**WORK TASK:** Report, in full, each line of the material below in which the string "your" occurs.
Content starts
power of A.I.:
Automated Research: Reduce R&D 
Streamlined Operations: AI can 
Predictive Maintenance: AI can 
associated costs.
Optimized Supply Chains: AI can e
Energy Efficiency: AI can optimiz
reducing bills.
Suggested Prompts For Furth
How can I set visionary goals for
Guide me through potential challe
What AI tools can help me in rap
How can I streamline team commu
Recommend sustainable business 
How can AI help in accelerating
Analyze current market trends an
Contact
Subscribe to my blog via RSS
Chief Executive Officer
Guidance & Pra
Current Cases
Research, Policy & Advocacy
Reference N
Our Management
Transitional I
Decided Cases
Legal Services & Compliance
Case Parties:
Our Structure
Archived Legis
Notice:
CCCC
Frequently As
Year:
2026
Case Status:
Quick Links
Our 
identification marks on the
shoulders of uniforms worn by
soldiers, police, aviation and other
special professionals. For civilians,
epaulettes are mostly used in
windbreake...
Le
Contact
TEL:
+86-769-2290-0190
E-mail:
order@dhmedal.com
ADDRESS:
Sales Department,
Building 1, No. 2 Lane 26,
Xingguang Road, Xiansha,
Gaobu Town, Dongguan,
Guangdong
Content ends
Content starts
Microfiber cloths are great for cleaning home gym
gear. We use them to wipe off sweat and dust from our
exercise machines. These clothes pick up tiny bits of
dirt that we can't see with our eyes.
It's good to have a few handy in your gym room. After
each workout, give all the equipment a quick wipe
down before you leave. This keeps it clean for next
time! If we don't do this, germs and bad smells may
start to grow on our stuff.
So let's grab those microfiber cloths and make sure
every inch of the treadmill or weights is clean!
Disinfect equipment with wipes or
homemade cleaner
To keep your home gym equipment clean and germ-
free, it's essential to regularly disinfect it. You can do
Content ends
**REPLY:**
It's good to have a few handy in your gym room. After
To keep your home gym equipment clean and germ-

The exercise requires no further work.